▶ **Extracted text**
------

Fundamental analysis uses economic, political and environmental data to forecast future price movements, while technically derived predictions rely upon price patterns and changes in market volume. Commodity traders often use "the technicals" as well as fundamentals when making market decisions.
It should come as no surprise, then, that HAI articles cite metrics from both disciplines to present a broader perspective on a market's potential for consolidation or breakthrough.
The price charts that accompany many of our articles often include some of these technical indicators. Take, for example, the chart for August gold below (current as of June 22), showing three technical indicators: MACD, RSI and volume.
COMEX/NYMEX Gold (Aug. '09)

Just what are these indicators? What do they purport to show? And why should anyone pay attention to them anyway?
Relative Strength Index (RSI)
Let's first look at RSI, or the Relative Strength Index. RSI assesses the strength of a commodity's price trend by comparing the string of "up" closes to the number of "down" closes over a specific period. RSI values charted for HAI articles are based upon a 14-day history and range between 0 and 100.

------

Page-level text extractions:
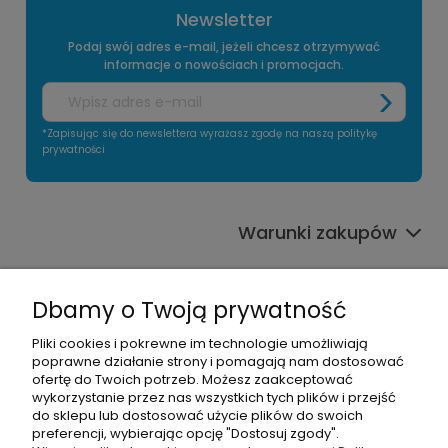
Newsletter
Podaj swój adres e-mail, jeżeli chcesz otrzymywać
informacje o nowościach i promocjach.
*Zapisując się do newslettera wyrażasz zgodę na naszą politykę
prywatności
Warunki zakupów
Informacje o sklepie
Dbamy o Twoją prywatność
Moje konto
Pliki cookies i pokrewne im technologie umożliwiają
poprawne działanie strony i pomagają nam dostosować
Pomoc
ofertę do Twoich potrzeb. Możesz zaakceptować
wykorzystanie przez nas wszystkich tych plików i przejść
do sklepu lub dostosować użycie plików do swoich
preferencji, wybierając opcję "Dostosuj zgody".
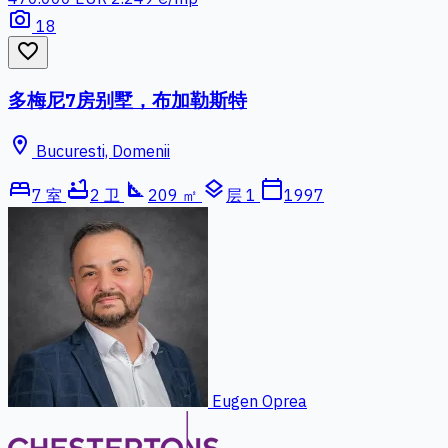
photo_camera
18
favorite_border
多梅尼7房别墅，布加勒斯特
location_on
Bucuresti, Domenii
bed
bathtub
square_foot
layers
calendar_today
7 室
2 卫
209 ㎡
层 1
1997
Eugen Oprea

------

▶ **Tasks to carry out**
• a. List the technical indicators that the text on commodity market analysis says the August gold chart shows.
• b. Print the portion of the text on commodity market analysis starting at "Relative Strength Index (RSI)" and ending at "between 0 and 100.".

▶ **Responses**
• a. MACD, RSI, volume

• b.
Relative Strength Index (RSI)
Let's first look at RSI, or the Relative Strength Index. RSI assesses the strength of a commodity's price trend by comparing the string of "up" closes to the number of "down" closes over a specific period. RSI values charted for HAI articles are based upon a 14-day history and range between 0 and 100.